BRIEF:
Each entry is to be retyped exactly as it stands.

MATERIAL FOR THIS EXERCISE:
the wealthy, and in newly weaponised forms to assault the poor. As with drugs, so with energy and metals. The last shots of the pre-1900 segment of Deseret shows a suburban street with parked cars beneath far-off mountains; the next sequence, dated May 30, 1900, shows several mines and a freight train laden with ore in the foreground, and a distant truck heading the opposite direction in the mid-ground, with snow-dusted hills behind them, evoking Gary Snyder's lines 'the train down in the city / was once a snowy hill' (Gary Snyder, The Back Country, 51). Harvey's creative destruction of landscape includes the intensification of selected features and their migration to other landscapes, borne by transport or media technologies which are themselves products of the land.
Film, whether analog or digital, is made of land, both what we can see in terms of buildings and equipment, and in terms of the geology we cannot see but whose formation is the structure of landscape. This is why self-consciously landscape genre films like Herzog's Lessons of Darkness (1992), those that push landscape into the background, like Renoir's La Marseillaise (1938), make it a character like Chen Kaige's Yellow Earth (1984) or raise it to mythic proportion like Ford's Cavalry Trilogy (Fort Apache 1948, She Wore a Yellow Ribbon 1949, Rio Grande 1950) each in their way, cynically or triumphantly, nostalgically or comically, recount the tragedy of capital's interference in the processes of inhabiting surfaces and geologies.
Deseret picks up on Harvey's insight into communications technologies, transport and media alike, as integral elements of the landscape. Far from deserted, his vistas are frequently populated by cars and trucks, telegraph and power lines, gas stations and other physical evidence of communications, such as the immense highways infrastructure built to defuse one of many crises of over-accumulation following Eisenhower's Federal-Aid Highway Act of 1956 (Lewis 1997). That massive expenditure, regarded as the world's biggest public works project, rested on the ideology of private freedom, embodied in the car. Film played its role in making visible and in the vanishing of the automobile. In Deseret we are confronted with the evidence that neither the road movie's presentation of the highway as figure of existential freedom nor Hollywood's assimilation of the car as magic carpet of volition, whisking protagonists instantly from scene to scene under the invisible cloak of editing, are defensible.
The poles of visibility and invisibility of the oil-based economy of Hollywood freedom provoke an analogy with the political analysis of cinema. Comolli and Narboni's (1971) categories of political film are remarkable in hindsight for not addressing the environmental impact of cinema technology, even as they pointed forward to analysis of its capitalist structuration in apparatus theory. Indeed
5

SOLUTION TO THE PROBLEM:
the wealthy, and in newly weaponised forms to assault the poor. As with drugs, so with energy and metals. The last shots of the pre-1900 segment of Deseret shows a suburban street with parked cars beneath far-off mountains; the next sequence, dated May 30, 1900, shows several mines and a freight train laden with ore in the foreground, and a distant truck heading the opposite direction in the mid-ground, with snow-dusted hills behind them, evoking Gary Snyder's lines 'the train down in the city / was once a snowy hill' (Gary Snyder, The Back Country, 51). Harvey's creative destruction of landscape includes the intensification of selected features and their migration to other landscapes, borne by transport or media technologies which are themselves products of the land.
Film, whether analog or digital, is made of land, both what we can see in terms of buildings and equipment, and in terms of the geology we cannot see but whose formation is the structure of landscape. This is why self-consciously landscape genre films like Herzog's Lessons of Darkness (1992), those that push landscape into the background, like Renoir's La Marseillaise (1938), make it a character like Chen Kaige's Yellow Earth (1984) or raise it to mythic proportion like Ford's Cavalry Trilogy (Fort Apache 1948, She Wore a Yellow Ribbon 1949, Rio Grande 1950) each in their way, cynically or triumphantly, nostalgically or comically, recount the tragedy of capital's interference in the processes of inhabiting surfaces and geologies.
Deseret picks up on Harvey's insight into communications technologies, transport and media alike, as integral elements of the landscape. Far from deserted, his vistas are frequently populated by cars and trucks, telegraph and power lines, gas stations and other physical evidence of communications, such as the immense highways infrastructure built to defuse one of many crises of over-accumulation following Eisenhower's Federal-Aid Highway Act of 1956 (Lewis 1997). That massive expenditure, regarded as the world's biggest public works project, rested on the ideology of private freedom, embodied in the car. Film played its role in making visible and in the vanishing of the automobile. In Deseret we are confronted with the evidence that neither the road movie's presentation of the highway as figure of existential freedom nor Hollywood's assimilation of the car as magic carpet of volition, whisking protagonists instantly from scene to scene under the invisible cloak of editing, are defensible.
The poles of visibility and invisibility of the oil-based economy of Hollywood freedom provoke an analogy with the political analysis of cinema. Comolli and Narboni's (1971) categories of political film are remarkable in hindsight for not addressing the environmental impact of cinema technology, even as they pointed forward to analysis of its capitalist structuration in apparatus theory. Indeed
5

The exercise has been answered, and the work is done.